* REQUEST
Could you copy every record exactly as it appears?

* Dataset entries
════════════════

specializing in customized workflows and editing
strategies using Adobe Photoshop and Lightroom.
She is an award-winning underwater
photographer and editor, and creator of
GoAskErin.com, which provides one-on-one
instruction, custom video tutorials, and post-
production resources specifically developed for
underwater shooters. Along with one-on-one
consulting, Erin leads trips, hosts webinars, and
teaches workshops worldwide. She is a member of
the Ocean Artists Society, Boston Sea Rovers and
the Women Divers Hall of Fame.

════════════════

* YOUR SOLUTION
specializing in customized workflows and editing
strategies using Adobe Photoshop and Lightroom.
She is an award-winning underwater
photographer and editor, and creator of
GoAskErin.com, which provides one-on-one
instruction, custom video tutorials, and post-
production resources specifically developed for
underwater shooters. Along with one-on-one
consulting, Erin leads trips, hosts webinars, and
teaches workshops worldwide. She is a member of
the Ocean Artists Society, Boston Sea Rovers and
the Women Divers Hall of Fame.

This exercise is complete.